• Goal of the exercise:
Please copy the listing below with each "view" swapped for "image" and nothing else changed. Leave the pictures out.

• Collected data:
━━━━━━━━━━━━━━━━

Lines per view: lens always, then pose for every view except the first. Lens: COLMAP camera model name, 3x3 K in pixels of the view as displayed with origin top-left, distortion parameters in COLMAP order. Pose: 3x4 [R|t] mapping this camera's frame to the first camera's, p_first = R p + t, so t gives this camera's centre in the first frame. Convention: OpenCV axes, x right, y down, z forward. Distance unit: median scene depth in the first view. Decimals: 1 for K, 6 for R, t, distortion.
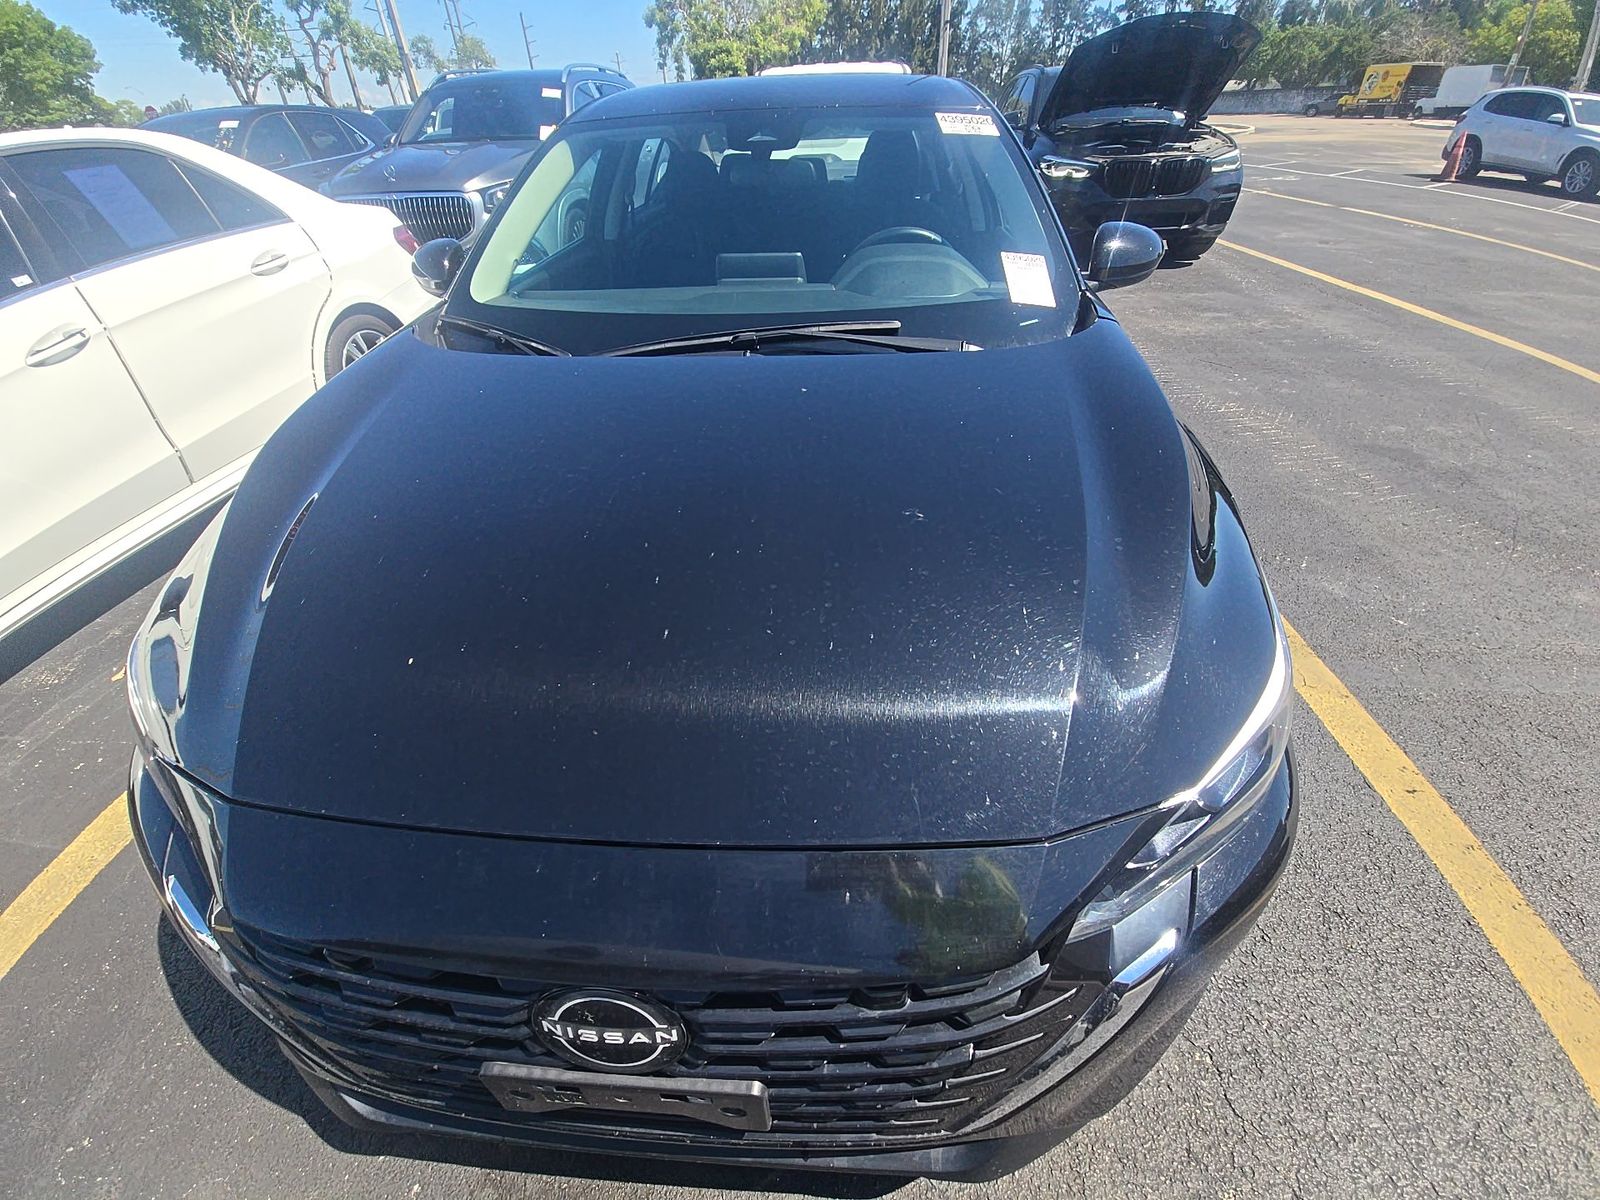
lens RADIAL K [[644.9, 0, 797.8], [0, 644.9, 590.7], [0, 0, 1]] dist [-0.012318, -0.000938]
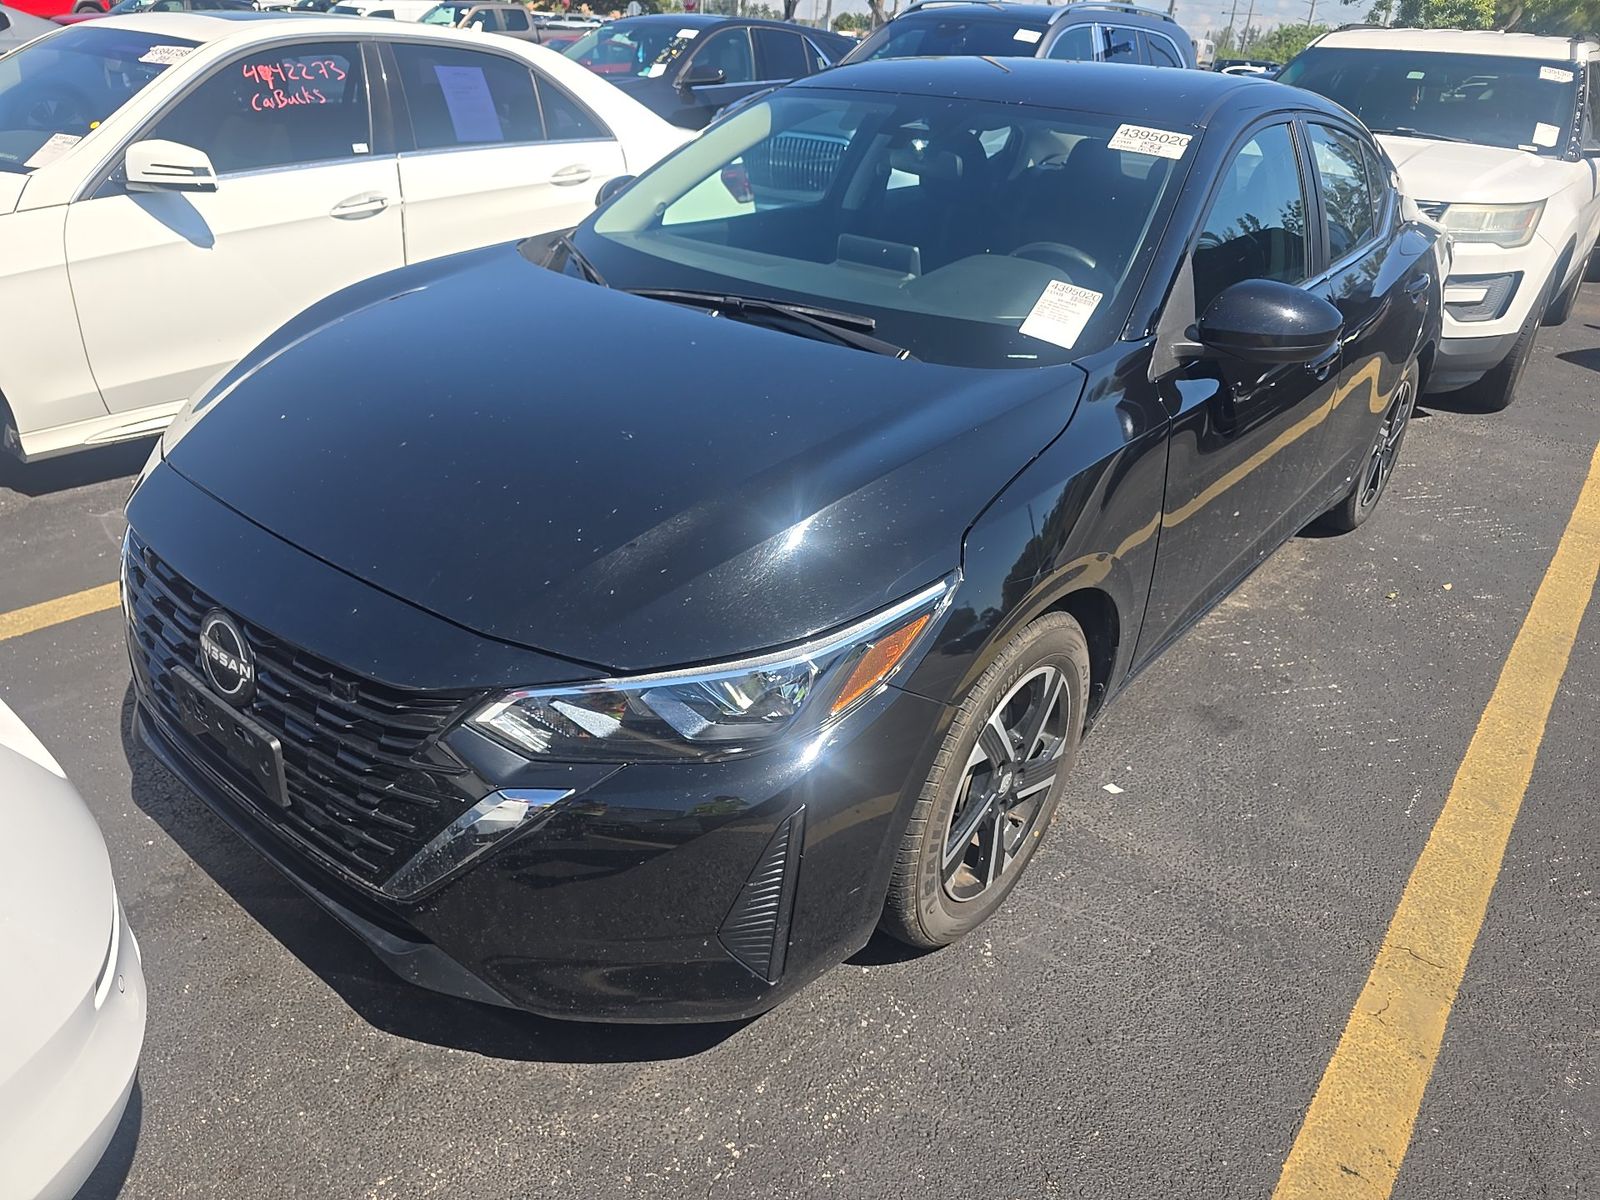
lens RADIAL K [[1082.4, 0, 798.4], [0, 1082.4, 607.0], [0, 0, 1]] dist [0.040816, 0.001410]
pose [[0.817638, 0.329029, -0.472449, 0.646708], [-0.404541, 0.912220, -0.064814, 0.075851], [0.409652, 0.244120, 0.878972, -0.228604]]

━━━━━━━━━━━━━━━━

• Task answer:
Lines per image: lens always, then pose for every image except the first. Lens: COLMAP camera model name, 3x3 K in pixels of the image as displayed with origin top-left, distortion parameters in COLMAP order. Pose: 3x4 [R|t] mapping this camera's frame to the first camera's, p_first = R p + t, so t gives this camera's centre in the first frame. Convention: OpenCV axes, x right, y down, z forward. Distance unit: median scene depth in the first image. Decimals: 1 for K, 6 for R, t, distortion.
lens RADIAL K [[644.9, 0, 797.8], [0, 644.9, 590.7], [0, 0, 1]] dist [-0.012318, -0.000938]
lens RADIAL K [[1082.4, 0, 798.4], [0, 1082.4, 607.0], [0, 0, 1]] dist [0.040816, 0.001410]
pose [[0.817638, 0.329029, -0.472449, 0.646708], [-0.404541, 0.912220, -0.064814, 0.075851], [0.409652, 0.244120, 0.878972, -0.228604]]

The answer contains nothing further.